“[the] mystical way of looking at things, so far from being the special possession of peculiar people called mystics, rather enters into the experience of most men at many times, just as views of the horizon and open sky enter into most ordinary views of the world…the so-called great mystics, people like Plotinus, Jalalud’in Rumi, St Teresa, and so on, are merely people who carry to the point of genius an absolutely normal, ordinary, indispensable side of human experience…” (The Logic of Mysticism, Ascent to the Absolute, p. 164).

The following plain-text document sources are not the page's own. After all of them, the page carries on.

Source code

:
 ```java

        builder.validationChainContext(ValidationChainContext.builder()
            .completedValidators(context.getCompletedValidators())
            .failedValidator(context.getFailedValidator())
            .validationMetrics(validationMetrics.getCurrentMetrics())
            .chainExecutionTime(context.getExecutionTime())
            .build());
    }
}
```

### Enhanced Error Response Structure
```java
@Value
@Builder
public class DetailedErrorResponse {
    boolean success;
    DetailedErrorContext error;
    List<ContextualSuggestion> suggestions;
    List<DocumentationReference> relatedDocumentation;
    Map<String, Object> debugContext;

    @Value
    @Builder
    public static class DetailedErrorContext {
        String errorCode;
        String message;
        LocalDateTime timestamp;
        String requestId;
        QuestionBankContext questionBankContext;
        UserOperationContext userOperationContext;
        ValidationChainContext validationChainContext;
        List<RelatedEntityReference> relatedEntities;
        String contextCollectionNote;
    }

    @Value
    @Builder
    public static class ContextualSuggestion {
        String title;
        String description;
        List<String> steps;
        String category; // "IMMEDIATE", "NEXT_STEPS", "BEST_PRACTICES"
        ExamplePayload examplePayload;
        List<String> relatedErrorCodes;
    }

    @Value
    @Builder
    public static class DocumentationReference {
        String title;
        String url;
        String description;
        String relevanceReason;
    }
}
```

“The idea underlying the lectures is that what may be called the mystical and transcendental is an inescapable part of all experience, thought and diction, and that our most ordinary transactions of things, of persons, let alone our higher scientific, aesthetic, religious, technical, political, philosophical and symbolic activities, involve it throughout. It is not some rarefied speculative addition to our ordinary talk about the world or our dealings with it, without which they remain significant and self-sufficient: without it the most ordinary activities lose all point, and the plainest statement becomes ill-formed and ungrammatical.” The Discipline of the Cave, p. 13.
___
“Possibly the queerest of all the queer things in this life is that we should find this life so very queer, and that we should even speak of it as this life, contrasting it by implication with some more normal state of which we none the less have no lucid view at all. That we do in fact find this life full of perplexities, absurdities, odd and arbitrary restrictions, things all pervasive that might none the less have been quite otherwise, does not admit of question. If we find even children capable of being thrown into a mood of wonder by the strange passing of time, shall we credit them with familiarity with the ways of eternity? If we wonder why, of all marvelous chances, we happen to be the individuals we actually are, does this argue acquaintance with the queer mechanics of becoming somebody else? If we find knowledge of other people’s minds hopelessly external and peripheral, does this point to knowledge of some more intimate way of penetrating privacy?”
___
“Perhaps, however, the fact that we do thus find our present situation full of queer discomforts, and that it does seem to involve cramps, pressures, irruptions, strangenesses that are far from hiding a simple message or harbouring a discoverable sense, does point to some reversing, complementary, compensating situation of which we can not but have vague knowledge, and on which the precise character of out cramps and other difficulties can throw valuable light”. The Discipline of the Cave, p. 13.